I danni del sorriso ingiallito

Secondo gli studiosi, solo il 13% degli italiani è a conoscenza che la perdita di smalto è dovuta al consumo di cibi e bevande troppo acidi, e appena il 10% sa che il deterioramento può dipendere anche da una dieta eccessivamente ricca di verdura e frutta acida. E quasi uno su 2 (44%) non si preoccupa dei possibili danni allo smalto perché pensa che possa auto-rigenerarsi e oltre la metà crede che la saliva, fondamentale per impedire l’aggressione di acidi e batteri sullo smalto dentale, sia invece del tutto inutile.

Inoltre, solo uno su 2, si rivolge al dentista per i denti usurati; tutti gli altri lo fanno solo per estetica  o per fastidi insistenti.

L’indagine, che è stata condotta da Datanalysis su mille adulti rappresentativi della popolazione italiana attraverso un questionario telefonico, mostra che un italiano su 4 imputa l’erosione dentale ai troppi zuccheri e uno su 5 ai cibi troppo caldi o troppo freddi, ma soltanto il 13% sa che possono esserne responsabili gli alimenti troppo acidi come gli agrumi, i pomodori, i sottaceti o le bibite gasate.
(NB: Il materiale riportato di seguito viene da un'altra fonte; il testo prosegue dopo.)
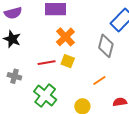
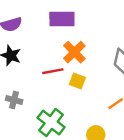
red line: (47, 63) -> (53, 71), moved

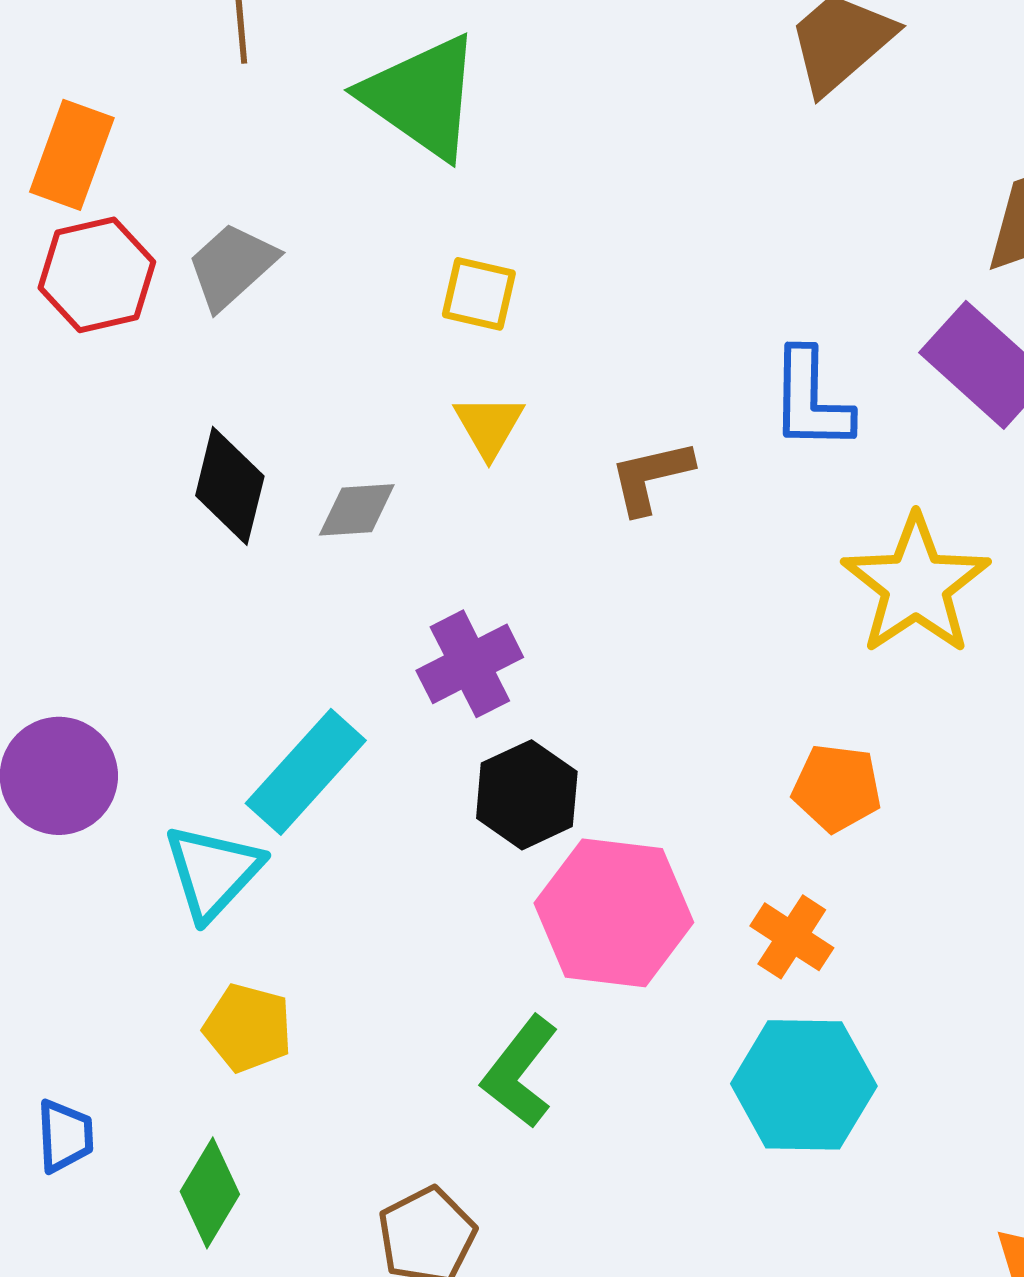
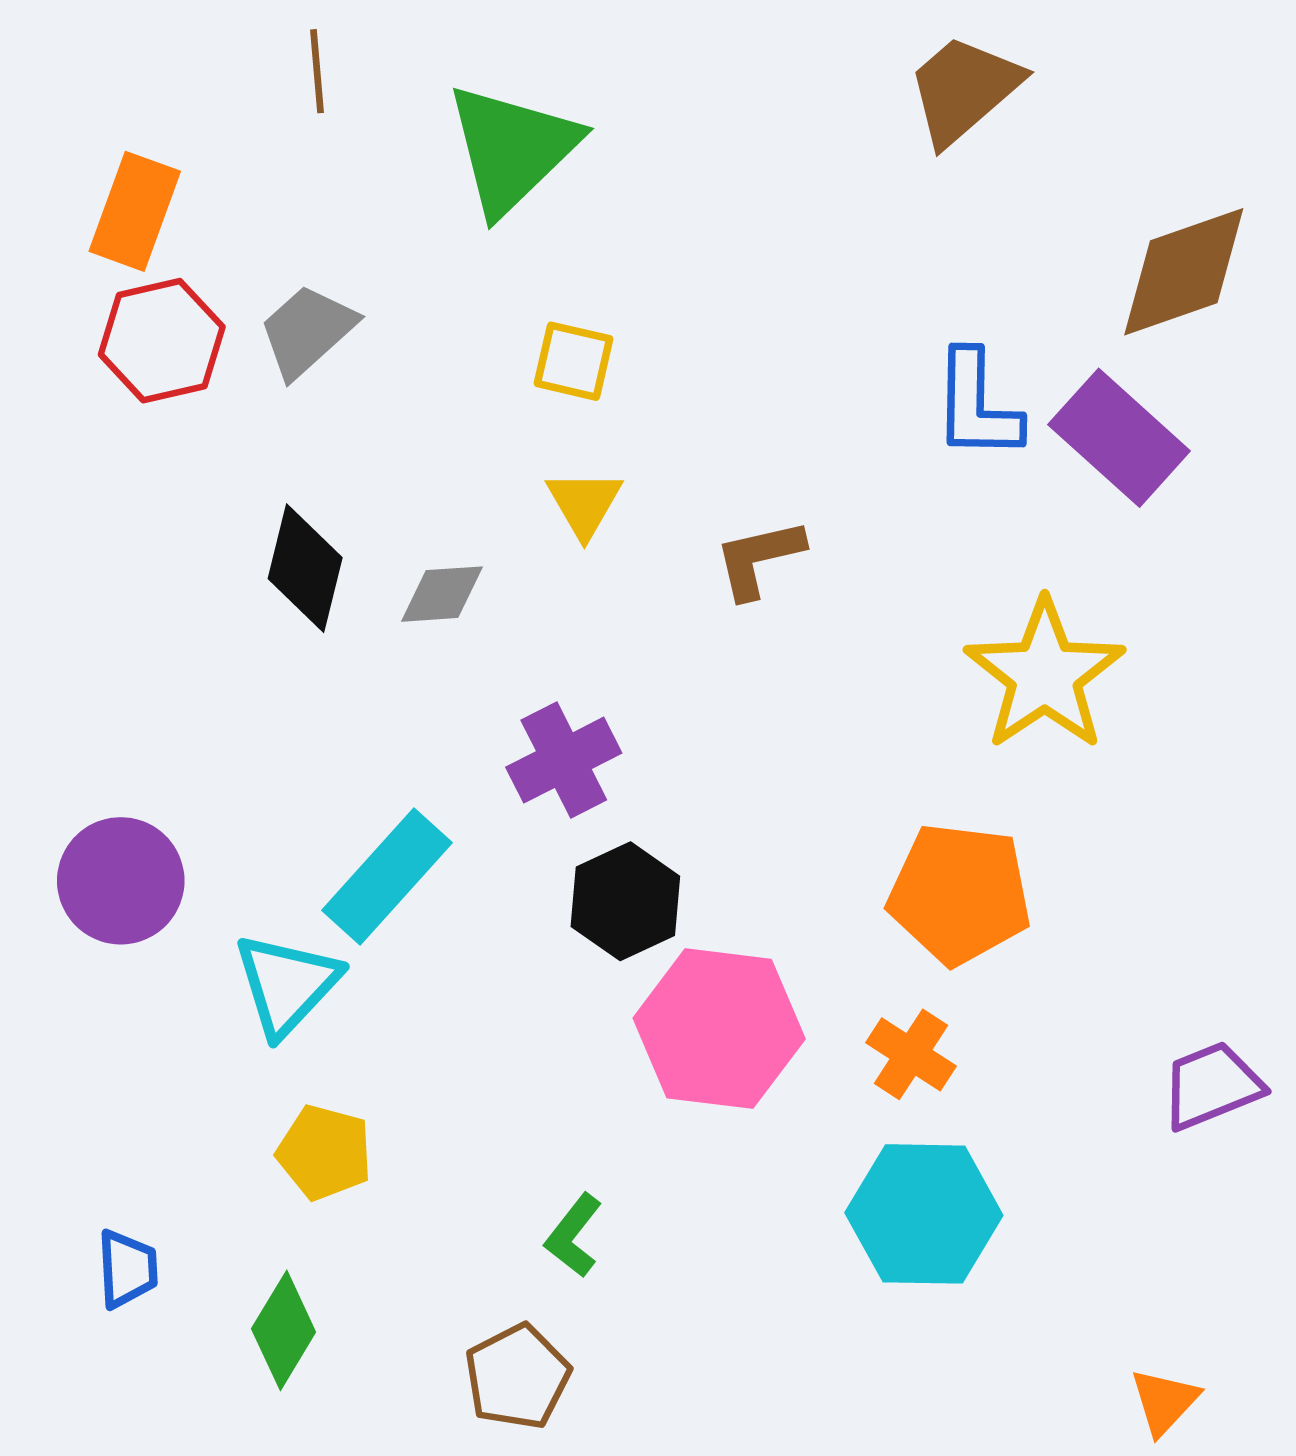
green triangle: (422, 97) -> (512, 149), turned 41
blue L-shape: (811, 400) -> (977, 405), moved
orange pentagon: (837, 788) -> (960, 894), size x1.5
green L-shape: (520, 1072) -> (574, 1236), moved, size x0.7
Cibi acidi e drink, i nemici del sorriso

“L’erosione consiste nel deterioramento dello smalto dentale dovuto all’aggressione di sostanze chimiche, ovvero gli acidi che sono in grado di aggredire e distruggere la parte più esterna dei denti – sottolinea Breschi presidente di Aic – Gli acidi possono trovarsi nel cavo orale a causa di varie patologie dell’apparato digerente come il reflusso gastro-esofageo o disturbi alimentari, ma più spesso sono dovuti al consumo frequente di cibi e bevande molto acidi come energy drink, bibite gassate e spremute di agrumi, soprattutto se vengono sorseggiate a lungo senza lasciare tempo alla saliva di riportare il pH orale a un livello di sicurezza. Per bere senza rischi anche un centrifugato o un estratto che contenga agrumi, frutta o verdure acide può bastare usare una cannuccia, in modo che il contatto con i denti sia minimo”. 

Secondo il presidente dell’Aic, sono “altrettanto sconosciuti i rischi delle diete con eccessivi consumi di vegetali acidi: meglio optare per ortaggi poco acidi e fibrosi come sedano, broccoli, verdura a foglia, che aiutano anche a ‘spazzolare’ i denti durante la masticazione. Non aumentano invece il rischio di erosione dentale i chewing gum, perché incrementano la produzione di saliva fino a 10 volte il normale flusso, ma devono essere quelli giuste senza zucchero o a base di xilitolo”.

Assolte anche le sigarette elettroniche – prosegue Breschi – mentre il cloro nell’acqua delle piscine può diventare rischioso soltanto se si nuota 4-5 volte a settimana per almeno 2 ore. Purtroppo i segni caratteristici dell’indebolimento dentale sono poco noti alla popolazione che generalmente tarda a rivolgersi al dentista: solo l’8% sa che l’ingiallimento dei denti può significare una perdita dello smalto, appena uno su 3 che ne è un segno anche l’ipersensibilità al caldo o al freddo”.